ECLI:NL:GHARL:2021:4102
Gerechtshof Arnhem-Leeuwarden
- Hoger beroep
- Rechtspraak.nl
Hoger beroep van het Openbaar Ministerie tegen vrijspraak van verdachte in drugszaken
In deze zaak heeft het Gerechtshof Arnhem-Leeuwarden op 29 april 2021 uitspraak gedaan in het hoger beroep van het Openbaar Ministerie tegen de vrijspraak van de verdachte door de rechtbank Overijssel op 10 december 2018. De verdachte, geboren in 1971, werd vrijgesproken van het bezit van MDMA-pillen. Het hof heeft de zaak behandeld naar aanleiding van het hoger beroep dat door de officier van justitie was ingesteld. Tijdens de zitting op 15 april 2021 heeft het hof de vordering van de advocaat-generaal gehoord, die een gevangenisstraf van drie maanden, waarvan één maand voorwaardelijk, had geëist. De rechtbank had eerder geoordeeld dat er onvoldoende bewijs was voor de tenlastelegging.
Het hof heeft de argumenten van het openbaar ministerie overwogen, die stelden dat de verdachte de beschikkingsmacht had over de drugs, gezien de omstandigheden waaronder deze waren aangetroffen. Ondanks de nieuwe getuigenissen van de zoon en vrouw van de verdachte, die na het vonnis van de rechtbank waren gehoord, heeft het hof geconcludeerd dat deze informatie de bewijsbeslissing niet veranderde. Het hof bevestigde de beslissing van de rechtbank en sprak de verdachte vrij van het tenlastegelegde feit.
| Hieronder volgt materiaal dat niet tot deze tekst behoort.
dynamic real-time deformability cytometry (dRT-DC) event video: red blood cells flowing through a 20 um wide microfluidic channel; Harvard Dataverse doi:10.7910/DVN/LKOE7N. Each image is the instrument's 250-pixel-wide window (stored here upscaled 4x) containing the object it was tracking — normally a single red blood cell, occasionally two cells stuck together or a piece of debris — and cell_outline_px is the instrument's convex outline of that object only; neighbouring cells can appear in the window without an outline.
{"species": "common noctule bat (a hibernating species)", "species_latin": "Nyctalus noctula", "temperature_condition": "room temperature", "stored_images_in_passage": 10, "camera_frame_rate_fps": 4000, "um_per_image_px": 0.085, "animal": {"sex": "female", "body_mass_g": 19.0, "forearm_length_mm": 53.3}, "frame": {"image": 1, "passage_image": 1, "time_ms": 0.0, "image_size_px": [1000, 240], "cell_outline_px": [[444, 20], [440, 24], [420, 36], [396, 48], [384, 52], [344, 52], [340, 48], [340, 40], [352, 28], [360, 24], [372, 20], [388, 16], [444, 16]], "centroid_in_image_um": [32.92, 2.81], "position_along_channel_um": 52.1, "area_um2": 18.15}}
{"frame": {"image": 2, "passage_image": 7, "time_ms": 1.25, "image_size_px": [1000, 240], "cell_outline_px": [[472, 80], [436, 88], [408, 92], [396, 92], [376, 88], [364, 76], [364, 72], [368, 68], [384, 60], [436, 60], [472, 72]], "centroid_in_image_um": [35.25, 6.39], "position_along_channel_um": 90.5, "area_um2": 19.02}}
De uitspraak van het hof benadrukt het belang van voldoende bewijs in strafzaken en de rol van de rechter in het beoordelen van de feiten en omstandigheden. Het hof heeft de vrijspraak van de rechtbank bevestigd en verklaarde niet bewezen dat de verdachte het tenlastegelegde feit had begaan.